El jefe de Gobierno de la Ciudad de México, Miguel Ángel Mancera Espinosa, anunció la creación de una planta de termovalorización denominada El Sarape, la cual convertirá 4,500 toneladas de basura, de 13,000 que se generan diariamente, en energía limpia que será utilizada por el Sistema de Transporte Colectivo Metro, ya que generará 965,000 megawatts hora, necesarios para mover a toda la red.

Asimismo, estará en posibilidades también de dar energía al nuevo aeropuerto de la Ciudad de México y de contribuir con tareas ambientales para toda esa zona.

Mancera Espinosa informó que la construcción de la planta, que se ubicará en el Bordo Poniente, contará con inversión privada de 12,000 millones de pesos y generará 3,000 empleos directos y 150 cuando se inicien operaciones.

El Gobierno de la ciudad ha tomado con mucha seriedad las acciones de combate al cambio climático, mediante diversas estrategias para la mejor disposición de los residuos sólidos, transportes más limpios y eficientes y la generación de energías limpias , dijo.

Durante la presentación del proyecto, que tendrá una duración aproximada de 18 meses, Mancera Espinosa añadió que en la capital se reafirma el rumbo que ha emprendido para hacer un lugar más sustentable.

Esta planta, abundó, será la primera en América Latina y una de las más grandes del mundo que, junto a las plantas compactadoras y de biodigestión, podrá alcanzar el tratamiento de más de 13,000 toneladas de desechos que genera la ciudad.

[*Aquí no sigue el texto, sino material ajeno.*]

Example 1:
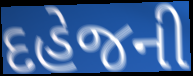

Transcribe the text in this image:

દહેજની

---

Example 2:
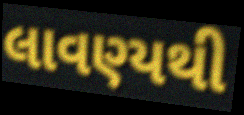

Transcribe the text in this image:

લાવણ્યથી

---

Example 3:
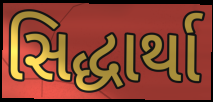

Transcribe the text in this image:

સિદ્ધાર્થા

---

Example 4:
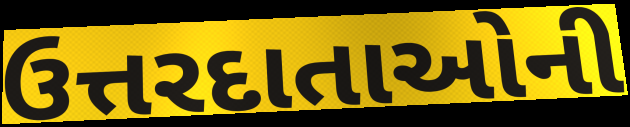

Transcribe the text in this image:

ઉત્તરદાતાઓની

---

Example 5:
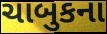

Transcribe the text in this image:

ચાબુકના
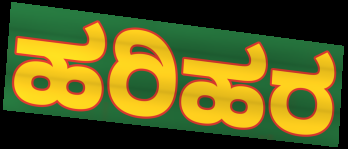
ಹರಿಹರ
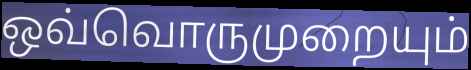
ஒவ்வொருமுறையும்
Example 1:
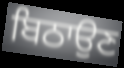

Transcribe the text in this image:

ਬਿਠਾਉਣ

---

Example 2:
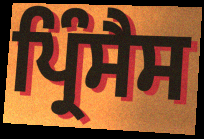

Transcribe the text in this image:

ਪ੍ਰਿੰਸੈਸ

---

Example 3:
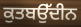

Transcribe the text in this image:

ਕੁਤਬਉੱਦੀਨ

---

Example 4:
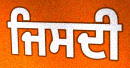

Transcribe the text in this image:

ਜਿਸਦੀ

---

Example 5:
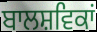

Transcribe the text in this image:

ਬਾਲਸ਼ਵਿਕਾਂ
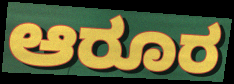
ಆರೂರ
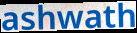
ashwath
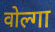
वोल्गा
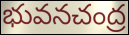
భువనచంద్ర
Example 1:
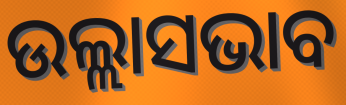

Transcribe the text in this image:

ଉଲ୍ଲାସଭାବ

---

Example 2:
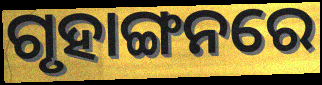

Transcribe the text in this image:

ଗୃହାଙ୍ଗନରେ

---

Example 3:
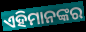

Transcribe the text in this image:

ଏହିମାନଙ୍କର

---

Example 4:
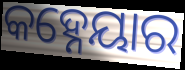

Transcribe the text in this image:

କହ୍ନେୟାର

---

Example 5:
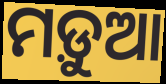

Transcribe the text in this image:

ମଡ଼ୁଆ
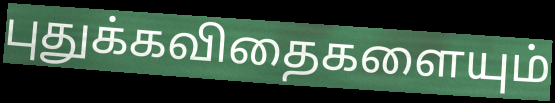
புதுக்கவிதைகளையும்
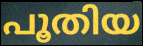
പൂതിയ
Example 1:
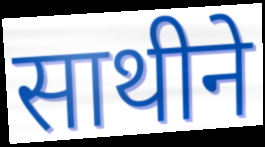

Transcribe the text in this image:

साथीने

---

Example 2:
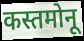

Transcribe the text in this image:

कस्तमोनू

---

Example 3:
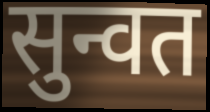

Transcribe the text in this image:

सुन्वत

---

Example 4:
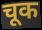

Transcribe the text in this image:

चूक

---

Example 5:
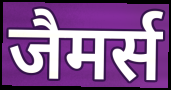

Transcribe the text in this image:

जैमर्स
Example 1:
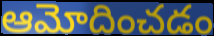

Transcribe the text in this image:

ఆమోదించడం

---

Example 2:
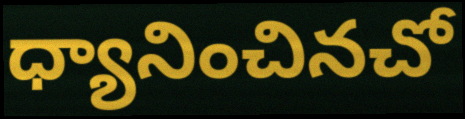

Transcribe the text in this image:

ధ్యానించినచో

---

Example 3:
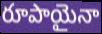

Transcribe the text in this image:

రూపాయైనా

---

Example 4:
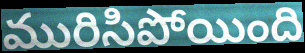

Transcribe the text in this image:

మురిసిపోయింది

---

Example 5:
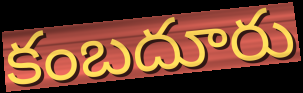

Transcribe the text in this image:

కంబదూరు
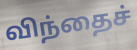
விந்தைச்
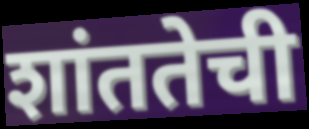
शांततेची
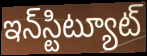
ఇన్‌స్టిట్యూట్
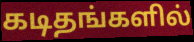
கடிதங்களில்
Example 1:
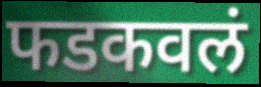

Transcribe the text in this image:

फडकवलं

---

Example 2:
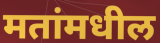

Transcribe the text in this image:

मतांमधील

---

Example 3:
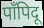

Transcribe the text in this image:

पाँपिदू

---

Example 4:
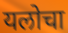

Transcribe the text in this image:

यलोचा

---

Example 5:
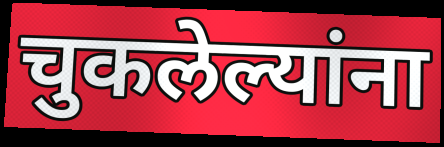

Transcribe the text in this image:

चुकलेल्यांना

Además, la capital podrá colocarse como la entidad con la planta más grande del mundo, ya que tendrá 30% más de capacidad que la que se encuentra en Los Ángeles.

Y como medida de mitigación, se deberá construir un parque ecológico en las inmediaciones de la estación del Metro Tláhuac, el cual constará de 12 hectáreas y tendrá una inversión de 120 millones de pesos.

En tanto, el secretario de Medio Ambiente y Recursos Naturales (Semarnat), Rafael Pacchiano Alamán, mencionó que México genera en promedio 117,000 toneladas de basura al día, lo que representa aproximadamente 1 kilo de basura por habitante; de ese total, 70% se va a ríos, bosques y barrancas.

El Gobierno de la ciudad rompió el mito de que los proyectos eran caros, poco accesibles; hoy están demostrando que sí se puede, que no se necesita hacer una inversión por parte del gobierno, porque el sector privado está interesado en hacerlo y hoy las condiciones están , agregó.